Actually, it might just be a slow release schedule that makes all these employees seem so lazy, as there will be one more mayor UI/UX overhaul for Symbian later this year – if you wonder, why Nokia does this, just look at the scheduled release of their first WP7 phone: It won´t be on the market that soon (christmas?), so Nokia has to keep Symbian alive to sell at least some handsets – and they do so without too many tears and crying, as Symbian development is being generously supported by the European Union (when I read about this for the first time, I only thought: What the h***?).

Many people have been asking what will happen to Qt when Nokia has killed (the previously tax payer funded) Symbian in 2013 or 2014 and MeeGo just remains a playground for R&D and a few others at Nokia – I don´t know the answer, but as this is a widely successful technology, I doubt that Nokia will dump it to the trash bin – they´ll much rather try to sell it, as this transition will be a costly process – and I am sure they will find a buyer, maybe Intel, as MeeGo relies on Qt quite heavily. 

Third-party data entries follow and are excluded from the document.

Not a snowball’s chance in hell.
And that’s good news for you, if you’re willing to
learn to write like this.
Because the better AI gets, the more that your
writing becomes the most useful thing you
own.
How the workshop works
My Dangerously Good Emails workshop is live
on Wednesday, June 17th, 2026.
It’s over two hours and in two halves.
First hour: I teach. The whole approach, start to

All in all, this seems to be a sad move away from what sounded to be a promising idea: Symbian and MeeGo based smartphones with alike Qt based UI/UX – it´ s a move that happens before delivery. Nokia will face hard times with WP7 just as it would have with MeeGo/Symbian, it´s doubtable whether this move helps Nokia to bring down cost as they will have to pay a few US$ for each and every license. The winner of this move is Microsoft, as Nokia becomes the most committed WP7 handset manufacturer, and they gain access to Nokia´s OviMaps (some people bought Symbian phones just because of the free offline navigation Nokia offers) – Nokia remains struggling, just as it has been before.